PROVIDED DATA:
··········

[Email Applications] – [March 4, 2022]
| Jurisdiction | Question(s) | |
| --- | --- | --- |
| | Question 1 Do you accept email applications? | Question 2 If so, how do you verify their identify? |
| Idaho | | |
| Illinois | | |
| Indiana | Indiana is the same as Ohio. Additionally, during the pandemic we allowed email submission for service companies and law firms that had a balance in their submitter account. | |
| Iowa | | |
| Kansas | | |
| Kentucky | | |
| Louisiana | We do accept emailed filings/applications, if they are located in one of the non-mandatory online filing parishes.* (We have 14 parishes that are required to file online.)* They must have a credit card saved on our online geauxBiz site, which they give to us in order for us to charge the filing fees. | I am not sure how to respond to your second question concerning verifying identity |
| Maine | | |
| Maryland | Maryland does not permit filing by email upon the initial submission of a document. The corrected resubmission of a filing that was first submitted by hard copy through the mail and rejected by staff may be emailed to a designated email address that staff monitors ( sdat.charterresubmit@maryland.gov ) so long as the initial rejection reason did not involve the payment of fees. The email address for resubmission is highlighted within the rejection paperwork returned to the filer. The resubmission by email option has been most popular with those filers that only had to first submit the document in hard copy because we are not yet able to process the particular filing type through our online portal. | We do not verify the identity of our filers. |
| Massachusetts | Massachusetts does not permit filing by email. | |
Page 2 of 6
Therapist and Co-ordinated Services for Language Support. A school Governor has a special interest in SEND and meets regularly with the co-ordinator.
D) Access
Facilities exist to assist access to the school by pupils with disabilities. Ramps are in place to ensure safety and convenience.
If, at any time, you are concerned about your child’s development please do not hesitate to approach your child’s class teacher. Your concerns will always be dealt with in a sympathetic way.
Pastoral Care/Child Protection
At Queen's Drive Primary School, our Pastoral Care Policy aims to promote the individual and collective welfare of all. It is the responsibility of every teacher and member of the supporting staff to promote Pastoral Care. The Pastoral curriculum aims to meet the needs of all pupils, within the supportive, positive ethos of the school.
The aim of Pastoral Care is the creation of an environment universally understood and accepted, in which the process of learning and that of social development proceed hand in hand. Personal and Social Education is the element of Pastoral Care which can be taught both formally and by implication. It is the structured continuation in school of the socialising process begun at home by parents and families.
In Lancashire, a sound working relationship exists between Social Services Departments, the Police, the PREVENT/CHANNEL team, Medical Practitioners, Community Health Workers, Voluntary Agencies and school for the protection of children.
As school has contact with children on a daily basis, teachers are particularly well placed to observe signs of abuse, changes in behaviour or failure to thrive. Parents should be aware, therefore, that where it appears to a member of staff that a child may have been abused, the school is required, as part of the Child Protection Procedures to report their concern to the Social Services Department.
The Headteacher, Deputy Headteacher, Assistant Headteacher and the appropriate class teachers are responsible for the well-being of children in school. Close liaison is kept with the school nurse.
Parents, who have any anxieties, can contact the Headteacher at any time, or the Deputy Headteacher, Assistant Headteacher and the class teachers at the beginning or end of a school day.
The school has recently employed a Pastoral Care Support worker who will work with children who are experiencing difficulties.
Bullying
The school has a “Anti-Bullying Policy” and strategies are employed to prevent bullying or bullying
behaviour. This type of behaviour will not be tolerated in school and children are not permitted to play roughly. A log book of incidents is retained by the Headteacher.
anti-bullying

··········

ACTION ITEM:
Check every line of the records, and copy the ones that hold the word "employed".

RESPONSE AREA:
The school has recently employed a Pastoral Care Support worker who will work with children who are experiencing difficulties.
The school has a “Anti-Bullying Policy” and strategies are employed to prevent bullying or bullying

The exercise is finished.